I imagined the expansive prairie night sky as Dr. Meghan Good gave the sermon July 7. She opened her message on "Jesus is the Peace" by describing this: space is rapidly expanding as planets, galaxies and stars move away from each other faster than the speed of light. As a result, eventually, people standing in the middle of a wide wheat field will look up and see only darkness.
She used this metaphor to discuss how she is noticing how human beings seem to be on the same trajectory of spreading further and further apart. She said our hope in this scenario is that what God has planned for the climax of all time is to bring all things together in Christ (Ephesians 1:10).
In the harrowing, violent times we are living, it is the person of Jesus who will provide the powerful gravitational pull towards healing and wholeness in our reconciliation work. Jesus is pivotal to that peacemaking, because Jesus IS the peace that brings us together in the work, provides the presence in that work, and empowers the peace that the work is meant to evoke.
She encourages us to be as sure of God as we are of doing good.

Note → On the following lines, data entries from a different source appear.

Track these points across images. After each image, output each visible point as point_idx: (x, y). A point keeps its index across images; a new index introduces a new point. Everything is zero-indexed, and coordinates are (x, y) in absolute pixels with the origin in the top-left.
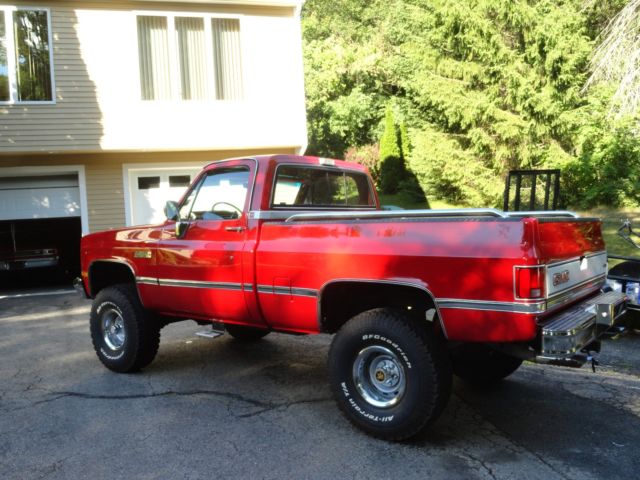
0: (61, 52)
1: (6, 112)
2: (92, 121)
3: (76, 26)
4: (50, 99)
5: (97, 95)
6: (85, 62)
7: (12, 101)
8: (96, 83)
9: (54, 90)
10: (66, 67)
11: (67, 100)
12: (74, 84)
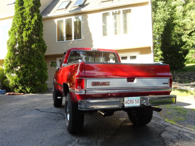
0: (84, 26)
1: (72, 43)
2: (90, 43)
3: (88, 19)
4: (81, 38)
5: (92, 36)
6: (89, 28)
7: (73, 40)
8: (92, 33)
9: (82, 36)
10: (85, 30)
11: (85, 38)
12: (87, 34)
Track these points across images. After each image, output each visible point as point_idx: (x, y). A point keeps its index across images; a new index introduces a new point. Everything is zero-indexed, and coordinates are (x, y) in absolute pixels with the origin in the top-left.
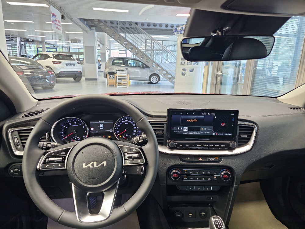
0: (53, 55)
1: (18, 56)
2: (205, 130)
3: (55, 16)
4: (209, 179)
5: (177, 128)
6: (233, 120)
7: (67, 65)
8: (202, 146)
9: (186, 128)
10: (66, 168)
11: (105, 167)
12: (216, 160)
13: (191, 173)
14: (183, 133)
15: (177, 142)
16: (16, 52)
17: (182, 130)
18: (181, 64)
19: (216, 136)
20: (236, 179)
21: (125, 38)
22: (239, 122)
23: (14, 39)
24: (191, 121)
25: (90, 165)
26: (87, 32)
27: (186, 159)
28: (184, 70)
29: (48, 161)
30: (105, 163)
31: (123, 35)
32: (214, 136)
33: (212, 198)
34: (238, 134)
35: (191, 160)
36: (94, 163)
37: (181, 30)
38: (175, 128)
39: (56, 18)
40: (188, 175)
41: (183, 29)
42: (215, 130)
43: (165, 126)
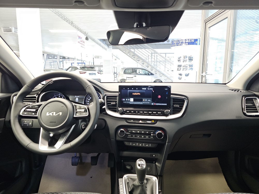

To understand how inseparable peace is to Jesus.
Paul’s hope in Ephesians and ours, whether on home computers in Kansas or Pennsylvania or Oregon, or near the Cincinnati stage, is that in Christ, God is reversing the great cosmic scattering and reconciling all things to God’s self. Before bed, go outside wherever you are to gaze at the night sky, or the city scape. Breathe in the expanse, view the stars or the flashing billboards. And remember that Jesus is drawing us together to offer the light and heat of his healing and hope, not the blaze of our own fires that will eventually burn out.